## What is required
Reproduce the material word for word, starting at the line that contains "Har du spørgsmål?" and continuing through the end of the material. Leave the pictures out of your answer.

## Record set
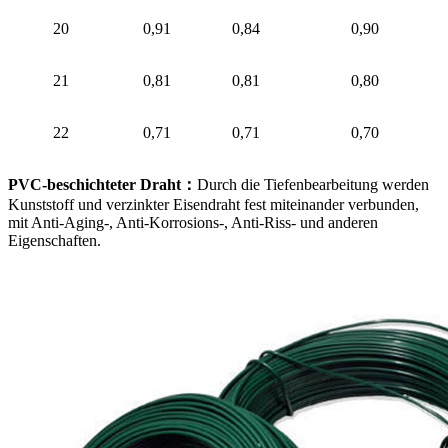
20
0,91
0,84
0,90
21
0,81
0,81
0,80
22
0,71
0,71
0,70
PVC-beschichteter Draht
：
Durch die Tiefenbearbeitung werden
Kunststoff und verzinkter Eisendraht fest miteinander verbunden,
mit Anti-Aging-, Anti-Korrosions-, Anti-Riss- und anderen
Eigenschaften.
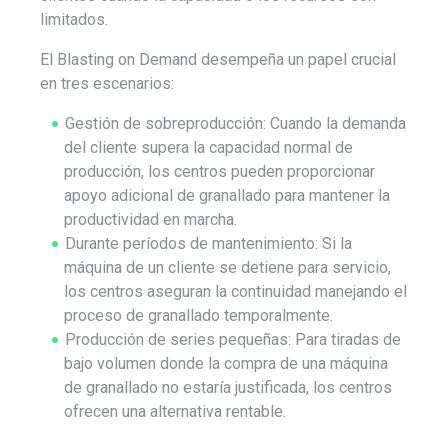
limitados.
El Blasting on Demand desempeña un papel crucial
en tres escenarios:
Gestión de sobreproducción: Cuando la demanda
del cliente supera la capacidad normal de
producción, los centros pueden proporcionar
apoyo adicional de granallado para mantener la
productividad en marcha.
Durante períodos de mantenimiento: Si la
máquina de un cliente se detiene para servicio,
los centros aseguran la continuidad manejando el
proceso de granallado temporalmente.
Producción de series pequeñas: Para tiradas de
bajo volumen donde la compra de una máquina
de granallado no estaría justificada, los centros
ofrecen una alternativa rentable.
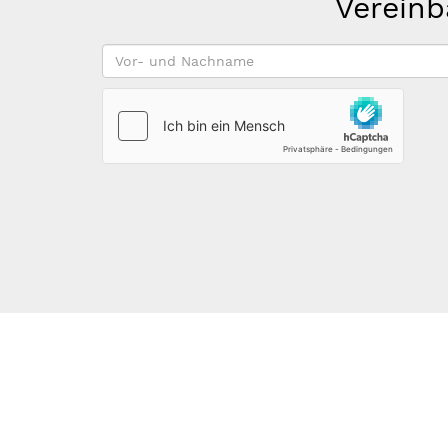
Vereinb
Vor-
und
Nachname
*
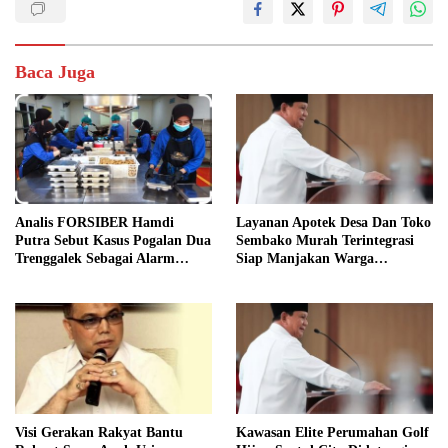
Baca Juga
Analis FORSIBER Hamdi
Layanan Apotek Desa Dan Toko
Putra Sebut Kasus Pogalan Dua
Sembako Murah Terintegrasi
Trenggalek Sebagai Alarm
Siap Manjakan Warga
Kritis
Kelurahan
Visi Gerakan Rakyat Bantu
Kawasan Elite Perumahan Golf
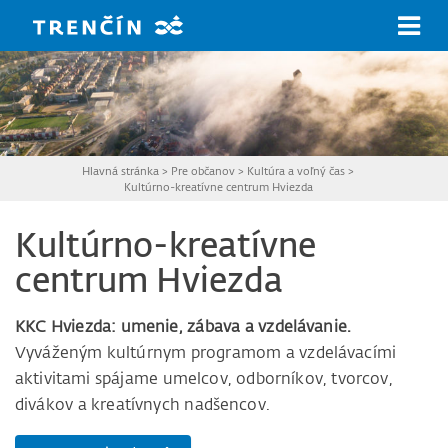
Prejsť na hlavný obsah
Hlavná stránka
>
Pre občanov
>
Kultúra a voľný čas
>
Kultúrno-kreatívne centrum Hviezda
Kultúrno-kreatívne
centrum Hviezda
KKC Hviezda: umenie, zábava a vzdelávanie.
Vyváženým kultúrnym programom a vzdelávacími
aktivitami spájame umelcov, odborníkov, tvorcov,
divákov a kreatívnych nadšencov.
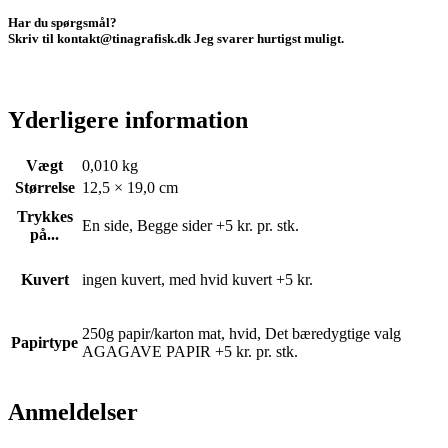
Har du spørgsmål?
Skriv til kontakt@tinagrafisk.dk Jeg svarer hurtigst muligt.
Yderligere information
Vægt
0,010 kg
Størrelse
12,5 × 19,0 cm
Trykkes
En side, Begge sider +5 kr. pr. stk.
på...
Kuvert
ingen kuvert, med hvid kuvert +5 kr.
250g papir/karton mat, hvid, Det bæredygtige valg
Papirtype
AGAGAVE PAPIR +5 kr. pr. stk.
Anmeldelser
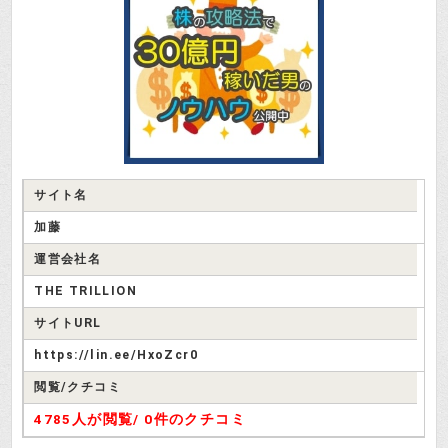
サイト名
加藤
運営会社名
THE TRILLION
サイトURL
https://lin.ee/HxoZcr0
閲覧/クチコミ
4785人が閲覧/
0件のクチコミ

## Answer area
Har du spørgsmål?
Skriv til kontakt@tinagrafisk.dk Jeg svarer hurtigst muligt.
Yderligere information
Vægt
0,010 kg
Størrelse
12,5 × 19,0 cm
Trykkes
En side, Begge sider +5 kr. pr. stk.
på...
Kuvert
ingen kuvert, med hvid kuvert +5 kr.
250g papir/karton mat, hvid, Det bæredygtige valg
Papirtype
AGAGAVE PAPIR +5 kr. pr. stk.
Anmeldelser
サイト名
加藤
運営会社名
THE TRILLION
サイトURL
https://lin.ee/HxoZcr0
閲覧/クチコミ
4785人が閲覧/
0件のクチコミ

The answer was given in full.